* **SOURCE MATERIAL**
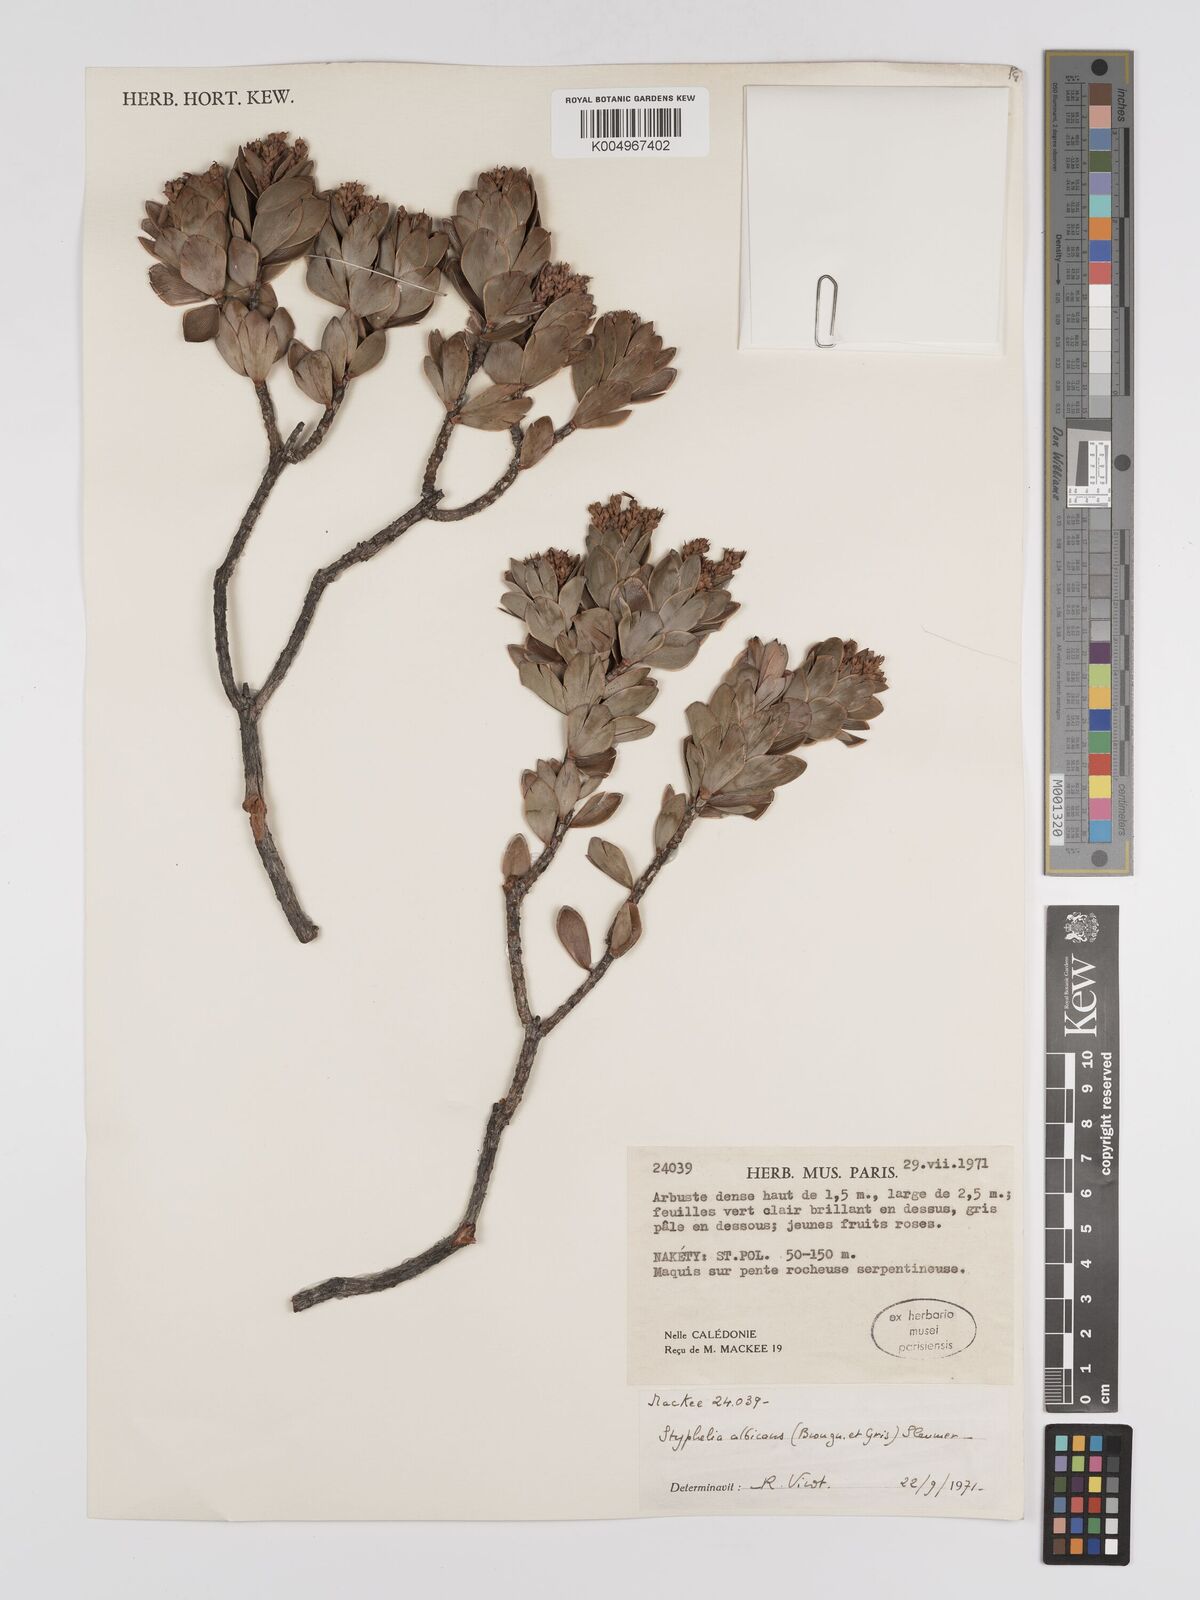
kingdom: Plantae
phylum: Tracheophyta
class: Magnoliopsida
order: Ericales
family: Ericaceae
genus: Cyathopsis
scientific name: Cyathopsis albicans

* **TASK**
Rewrite the lines of the material with "scientific name" changed to "species" and everything else kept the same. Leave the pictures out.

* **COMPLETED EXERCISE**
kingdom: Plantae
phylum: Tracheophyta
class: Magnoliopsida
order: Ericales
family: Ericaceae
genus: Cyathopsis
species: Cyathopsis albicans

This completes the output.